It was “that” night, that summer night I think about when it is not summer. The moon rose and it was full, a Full Buck Moon, the time when tiny antlers emerge from the new bucks, and the locust were there under the one street light near my house and the chimney swifts were diving for mosquitos while the tree frogs sang their glorious song – it was there, all of summer condensed into one perfect night – I had a front row seat to all of this unexpected bliss. I do the night no justice with these mere words but I had to at least make note of it.

althea

rose of Sharon and ginger

My chronological age is wonderful, it has helped me to see again. Some of the busyness is over, busyness that comes with jobs and raising children and although those were choice moments and accomplishments and certainly the importance of my life, these days of less “participation” are brilliantly colored by my greater ability to see. Of course, this intensity to see the beautiful details of life also works on the flip side, I see and feel the hurt also, seemingly more now than then. But this post is not about that, it is about the beauty from our starship – this is about the Full Buck Moon in a clear July sky and an early morning text from Elizabeth telling me she watched it hoover over the Cape with a light pink and blue sky as its backdrop on her early morning walk to work…so proud that she noticed. This is about these summer days that will keep warm thoughts in your winter head as you remember the cicadas that had made their ascent from the dark earth only to mate and then to die and the sounds of the night as much busyness takes place amongst the nocturnal animals, animals that have been pushed from their habitats as cities and towns sprawl but I still hear many of them here. I sometime catch the racket of the raccoons following the bayous looking for food and mischief and while I fear for my hens, I love the reassurance that they still have space to run.

● WHAT IS ASKED
- 1) In the Full Buck Moon essay, what emerges from the new bucks at the time of that moon?
- 2) List every kind of animal or insect that the Full Buck Moon essay names.
- 3) Write a continuation of the Full Buck Moon essay, starting after its last sentence.
The rows after this essay play no part in the work.

● LISTED RECORDS
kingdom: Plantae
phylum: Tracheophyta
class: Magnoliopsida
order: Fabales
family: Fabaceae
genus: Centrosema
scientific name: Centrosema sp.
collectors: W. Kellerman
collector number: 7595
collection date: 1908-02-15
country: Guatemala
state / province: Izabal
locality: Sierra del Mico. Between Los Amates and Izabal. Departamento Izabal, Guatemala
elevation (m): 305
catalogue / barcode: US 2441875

---

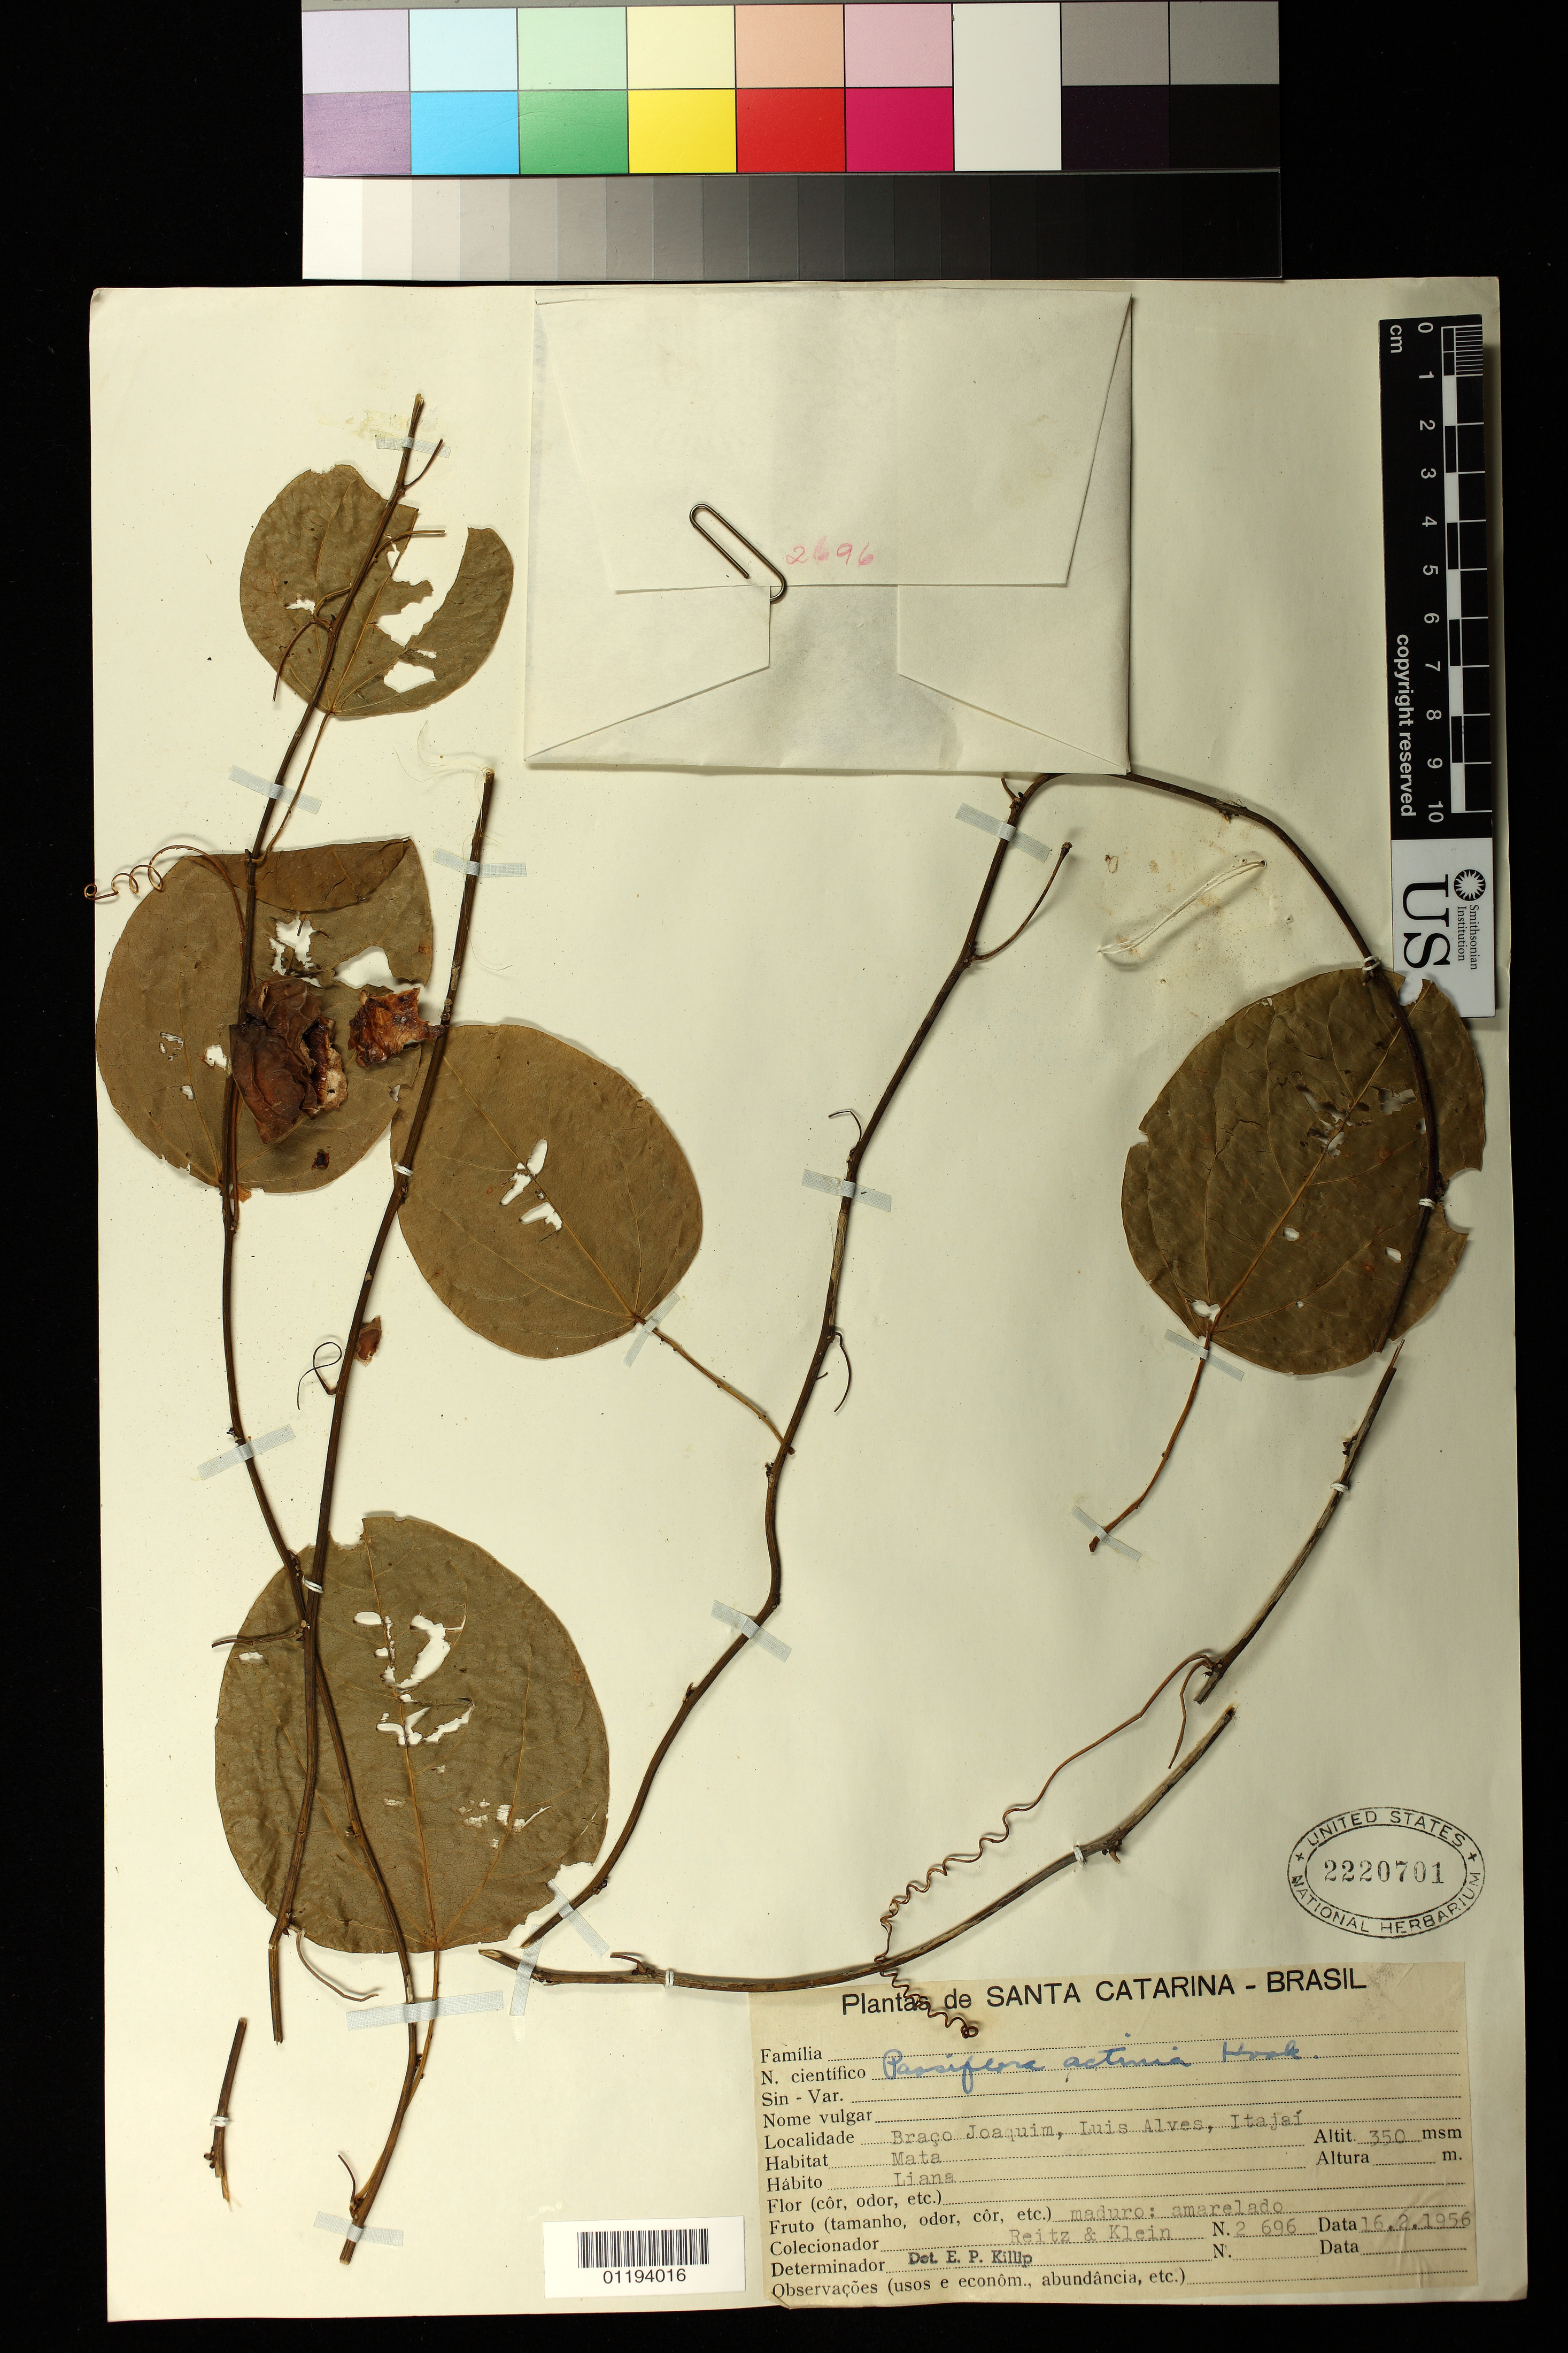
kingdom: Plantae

...

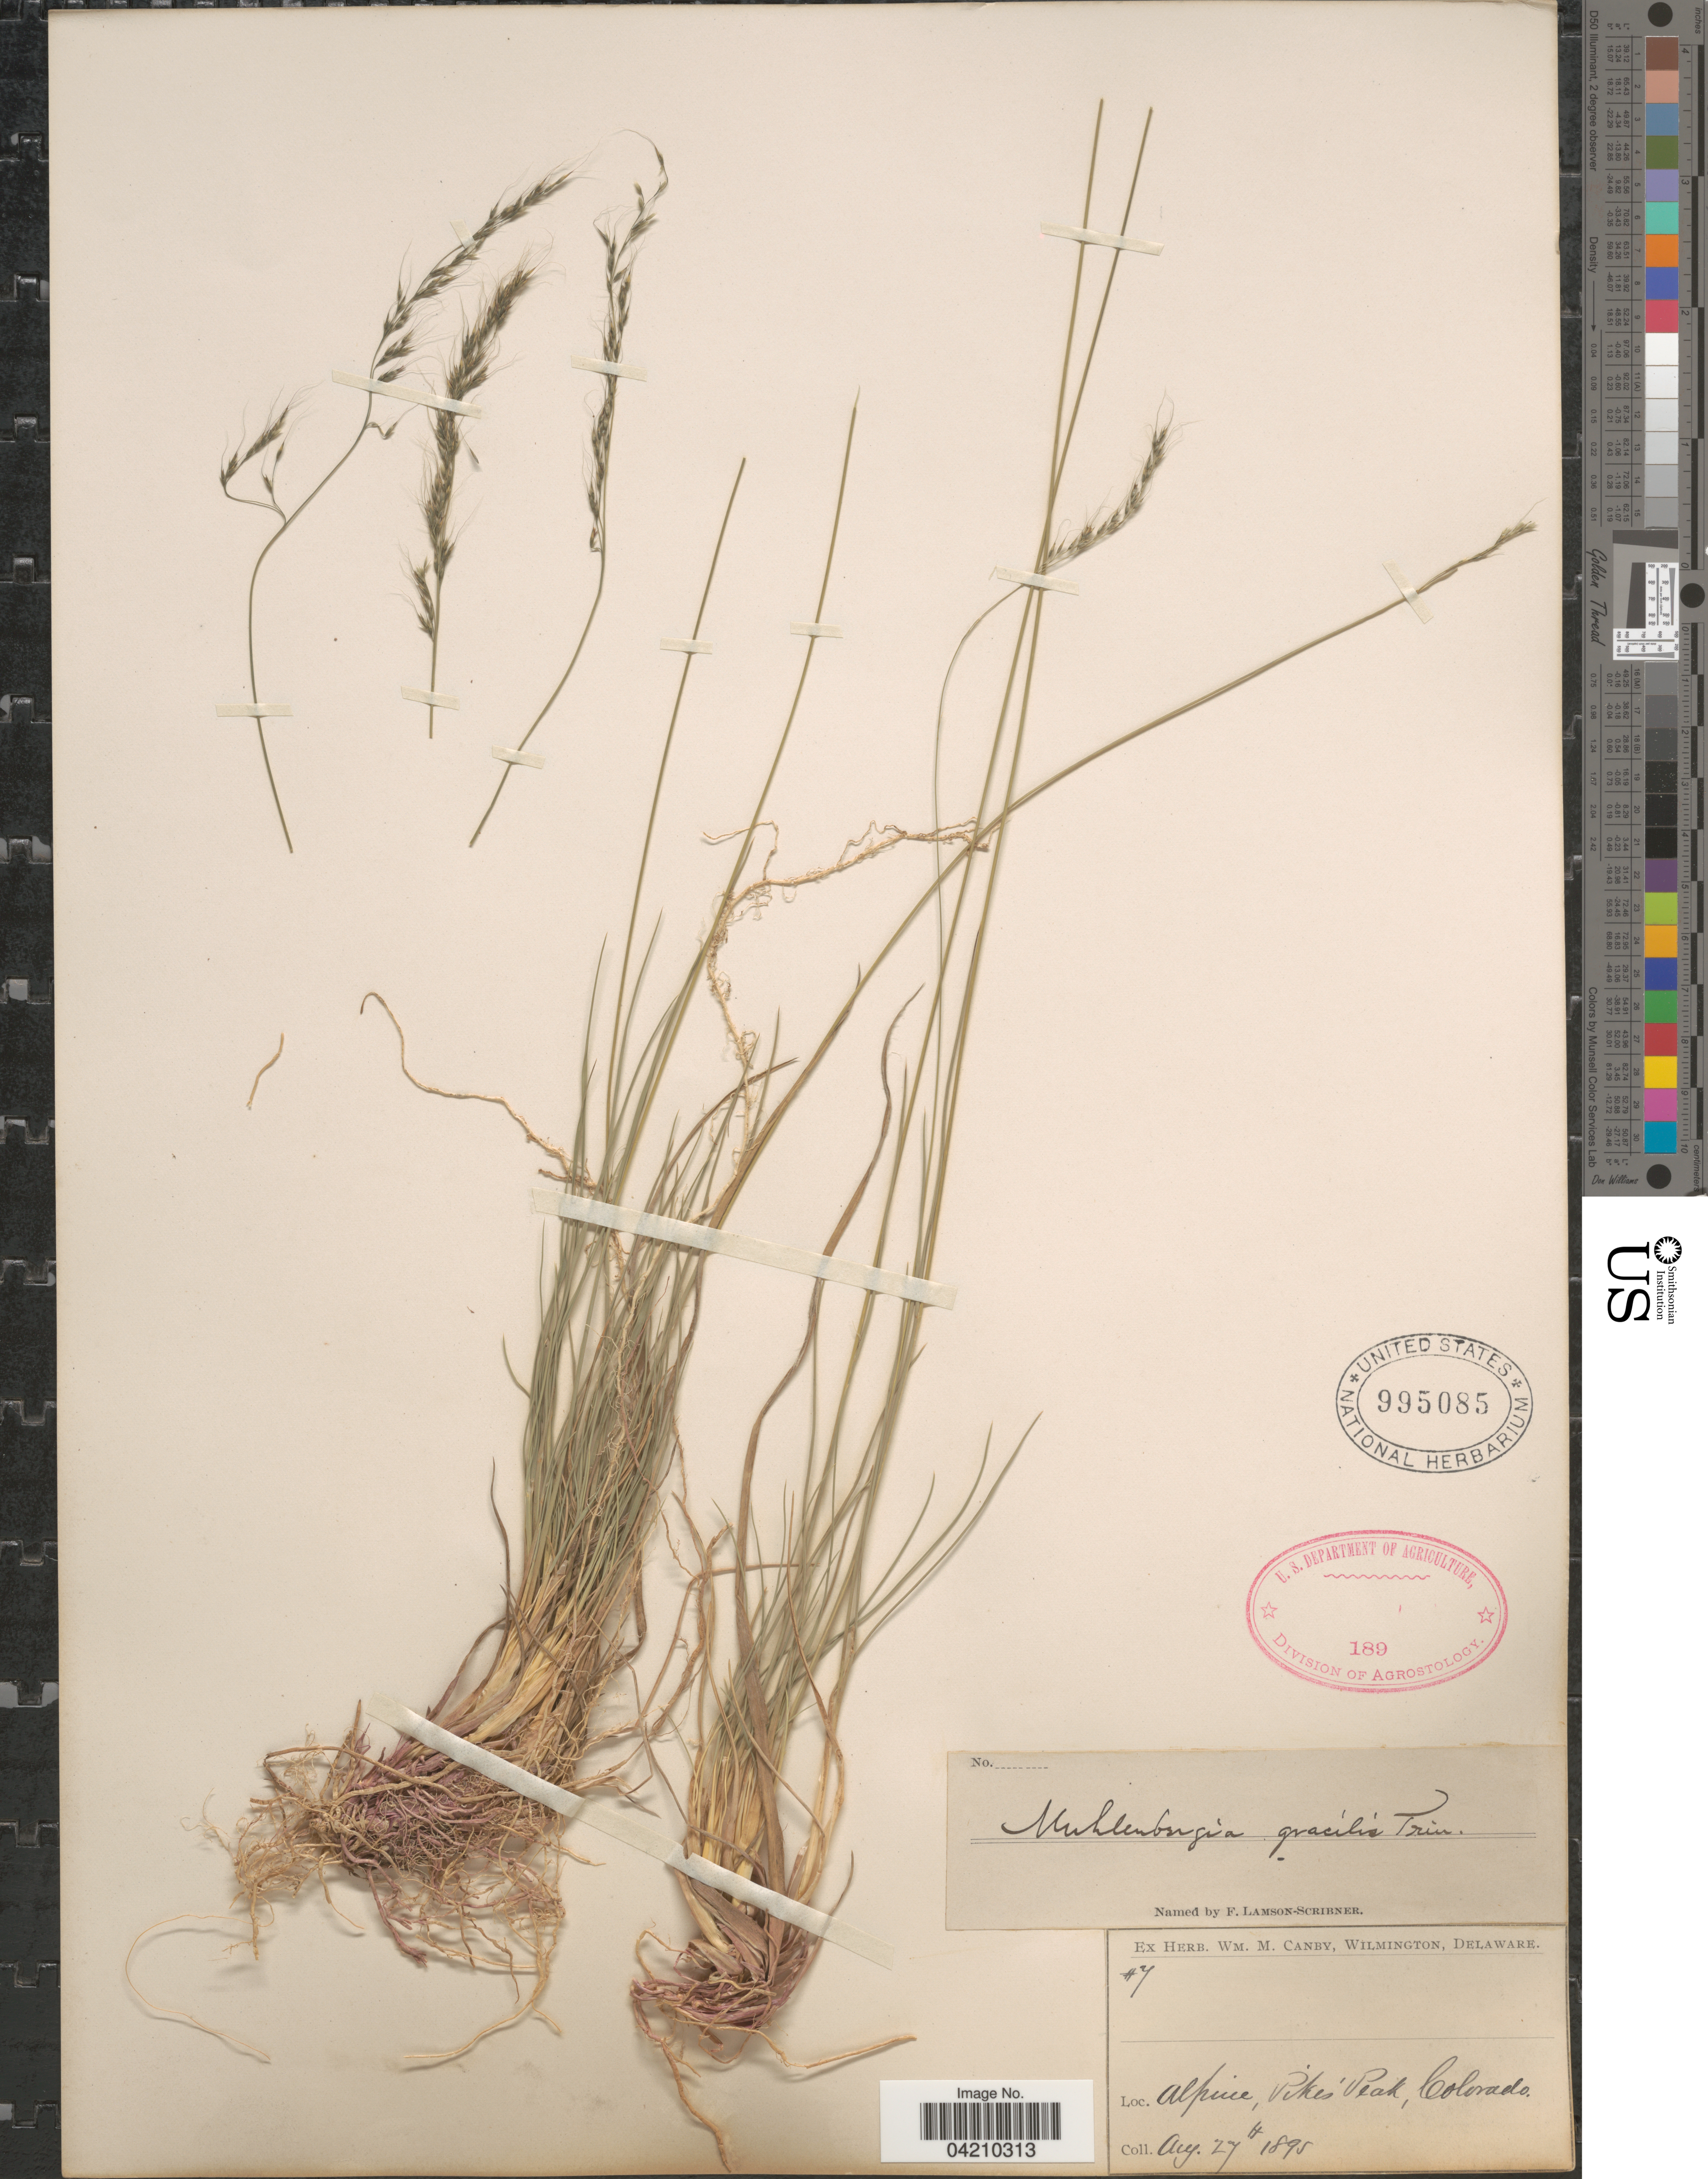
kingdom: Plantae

● EXERCISE RESPONSES
- 1) Tiny antlers

- 2) bucks, locust, chimney swifts, mosquitos, tree frogs, cicadas, raccoons, hens

- 3)
Again, sudden darkness where the sun sets and the moonlight takes command as I wish I knew more about constellations.  I wait for the illusive falling star and always wonder exactly how the moon moved to my kitchen window the next morning when I left it hanging over the woods. It seems so distant and different outside of the kitchen window as the day takes from it its glory. And there is the sun beneath it, another day, no matter what is happening here, there it sits doing what it must. It dries the dew on each blade of grass, it opens the blossoms on the summer flowers and stimulates the honey bees. It is unlike the moon, it is powerful in a physical way, it is basic and it is forceful. The moon lets you gaze at it and dream on it. It is not as (visibly) constant as the sun, sometimes it doesn’t show up and the night sky is not as peaceful but then, it appears as a sliver amongst the stars on a clear night and I stop to admire it as my thoughts soften and all the world seems mystical and beautiful as the night blankets all that is wrong.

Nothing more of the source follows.